What the task requires: In the material below, find the line containing "Handling incoming telephone calls" and the line containing "13:30 – 16:00", then reproduce exactly both of them and every line between, and nothing else.
+++++
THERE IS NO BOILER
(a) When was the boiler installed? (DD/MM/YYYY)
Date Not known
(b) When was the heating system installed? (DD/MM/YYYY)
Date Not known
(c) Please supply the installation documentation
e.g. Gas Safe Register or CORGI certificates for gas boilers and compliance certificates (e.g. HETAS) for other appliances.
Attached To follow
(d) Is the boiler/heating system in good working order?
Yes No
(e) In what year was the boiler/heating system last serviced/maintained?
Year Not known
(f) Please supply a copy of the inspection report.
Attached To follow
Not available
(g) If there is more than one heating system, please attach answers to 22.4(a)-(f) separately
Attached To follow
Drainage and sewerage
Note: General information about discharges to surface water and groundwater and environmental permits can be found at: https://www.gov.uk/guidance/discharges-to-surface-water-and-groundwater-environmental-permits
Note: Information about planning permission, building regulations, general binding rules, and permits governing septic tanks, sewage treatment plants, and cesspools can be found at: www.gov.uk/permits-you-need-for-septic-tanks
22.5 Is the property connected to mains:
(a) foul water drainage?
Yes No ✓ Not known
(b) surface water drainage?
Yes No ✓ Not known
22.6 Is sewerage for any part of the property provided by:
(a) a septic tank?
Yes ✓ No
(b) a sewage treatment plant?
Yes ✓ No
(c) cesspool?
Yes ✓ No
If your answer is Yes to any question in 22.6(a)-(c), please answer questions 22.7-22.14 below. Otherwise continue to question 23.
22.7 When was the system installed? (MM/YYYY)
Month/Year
+++++
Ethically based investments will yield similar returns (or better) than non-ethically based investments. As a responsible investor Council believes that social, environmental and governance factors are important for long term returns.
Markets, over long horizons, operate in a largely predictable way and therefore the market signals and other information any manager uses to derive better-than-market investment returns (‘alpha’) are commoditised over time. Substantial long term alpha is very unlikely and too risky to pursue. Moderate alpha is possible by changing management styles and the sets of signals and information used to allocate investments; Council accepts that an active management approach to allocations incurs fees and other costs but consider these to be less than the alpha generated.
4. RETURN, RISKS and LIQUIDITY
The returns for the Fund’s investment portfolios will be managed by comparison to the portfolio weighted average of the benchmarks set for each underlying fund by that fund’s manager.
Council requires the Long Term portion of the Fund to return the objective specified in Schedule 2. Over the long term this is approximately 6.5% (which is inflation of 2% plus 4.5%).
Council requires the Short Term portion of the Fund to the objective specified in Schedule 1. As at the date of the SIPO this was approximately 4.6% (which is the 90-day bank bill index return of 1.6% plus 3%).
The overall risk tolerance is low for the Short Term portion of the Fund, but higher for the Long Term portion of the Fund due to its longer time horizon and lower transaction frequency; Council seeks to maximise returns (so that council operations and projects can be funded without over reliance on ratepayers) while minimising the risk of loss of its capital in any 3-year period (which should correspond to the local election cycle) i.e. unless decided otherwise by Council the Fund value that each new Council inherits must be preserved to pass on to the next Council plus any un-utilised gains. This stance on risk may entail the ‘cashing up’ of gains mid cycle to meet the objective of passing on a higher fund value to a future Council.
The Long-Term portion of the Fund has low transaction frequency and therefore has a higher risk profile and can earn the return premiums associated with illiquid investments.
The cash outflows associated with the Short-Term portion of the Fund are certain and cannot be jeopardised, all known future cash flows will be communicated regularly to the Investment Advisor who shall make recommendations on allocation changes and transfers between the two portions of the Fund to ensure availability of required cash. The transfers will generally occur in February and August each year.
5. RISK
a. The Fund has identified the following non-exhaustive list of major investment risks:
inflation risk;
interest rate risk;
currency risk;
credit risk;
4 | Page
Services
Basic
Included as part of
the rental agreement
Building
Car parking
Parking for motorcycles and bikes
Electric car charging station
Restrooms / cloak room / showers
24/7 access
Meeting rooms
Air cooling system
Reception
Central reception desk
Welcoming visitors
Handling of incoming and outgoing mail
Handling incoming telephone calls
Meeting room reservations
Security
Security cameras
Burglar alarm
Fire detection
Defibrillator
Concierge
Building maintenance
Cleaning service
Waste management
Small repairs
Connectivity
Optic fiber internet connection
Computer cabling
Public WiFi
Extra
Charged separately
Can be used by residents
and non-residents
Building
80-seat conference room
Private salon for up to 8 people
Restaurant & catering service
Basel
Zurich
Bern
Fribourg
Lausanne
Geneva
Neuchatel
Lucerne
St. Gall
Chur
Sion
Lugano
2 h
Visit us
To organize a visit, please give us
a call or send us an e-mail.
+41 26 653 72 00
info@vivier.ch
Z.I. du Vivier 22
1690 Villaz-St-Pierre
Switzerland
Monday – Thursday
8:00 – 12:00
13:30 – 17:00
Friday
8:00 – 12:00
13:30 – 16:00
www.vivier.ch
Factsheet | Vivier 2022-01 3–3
+++++
Solution for this exercise:
Handling incoming telephone calls
Meeting room reservations
Security
Security cameras
Burglar alarm
Fire detection
Defibrillator
Concierge
Building maintenance
Cleaning service
Waste management
Small repairs
Connectivity
Optic fiber internet connection
Computer cabling
Public WiFi
Extra
Charged separately
Can be used by residents
and non-residents
Building
80-seat conference room
Private salon for up to 8 people
Restaurant & catering service
Basel
Zurich
Bern
Fribourg
Lausanne
Geneva
Neuchatel
Lucerne
St. Gall
Chur
Sion
Lugano
2 h
Visit us
To organize a visit, please give us
a call or send us an e-mail.
+41 26 653 72 00
info@vivier.ch
Z.I. du Vivier 22
1690 Villaz-St-Pierre
Switzerland
Monday – Thursday
8:00 – 12:00
13:30 – 17:00
Friday
8:00 – 12:00
13:30 – 16:00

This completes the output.